By Frank Prenesti
Date: Wednesday 01 Mar 2023
LONDON (ShareCast) - (Sharecast News) - Engineering group Weir on Wednesday posted a rise in annual profits on the back of a booming mining industry, sparking a surge in the stock.
The company said pre-tax profits for 2022 rose by 24% to £260m. Revenue was up 28% to £2.47bn as orders surged 14% to £2.64bn.
Shareholders were rewarded with a 38% rise in the annual dividend to 32.8p a share. Growth was driven in part by a strong second half and final quarter, with orders rising 8% in the final three months of the year.
"Throughout the year, conditions in mining markets were highly favourable.

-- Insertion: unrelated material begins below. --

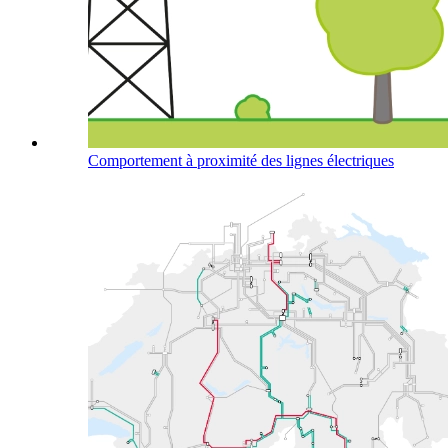
Comportement à proximité des lignes électriques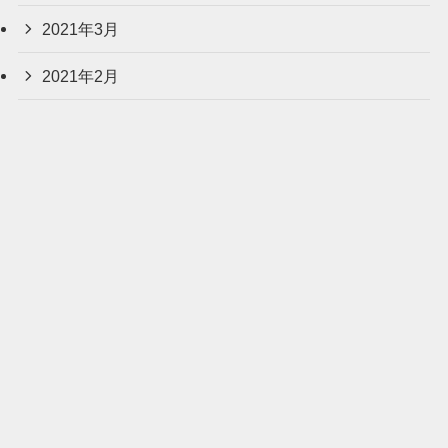
2021年3月
2021年2月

Across most key commodities, market prices were significantly above miners' cost to produce and end market demand was high. This was particularly the case for energy transition metals, such as copper, as physical inventory levels tightened through the year," the company said.
"With large greenfield expansion projects slow to convert, miners met demand by accelerating production from existing assets and by developing harder and more complex ore deposits. This, coupled with a growing installed base and the effects of declining ore grades, drove record demand for our aftermarket spares and expendables."

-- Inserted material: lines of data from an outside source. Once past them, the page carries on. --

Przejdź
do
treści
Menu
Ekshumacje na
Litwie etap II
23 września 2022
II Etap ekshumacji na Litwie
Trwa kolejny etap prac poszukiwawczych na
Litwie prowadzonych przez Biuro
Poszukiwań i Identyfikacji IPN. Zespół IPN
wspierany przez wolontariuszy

"In original equipment, we won market share as miners ordered Weir solutions to debottleneck and improve the efficiency of existing assets."
Weir said its longer-term prospects were underpinned by decarbonsiation efforts and the transition to sustainable mining, and added that it was on track to achieve its target of 17% operating margin this year, as well as revenue and profit growth.
Analysts at Shore Capital rated the stock a 'buy', adding that "population growth, the convergence of living standards, urbanisation, ore grade decline (more materials need to be processed to extract the same amount of metals/minerals) and the demand for metals/battery metals to support the global clean energy transition/decarbonisation all point in Weir's favour".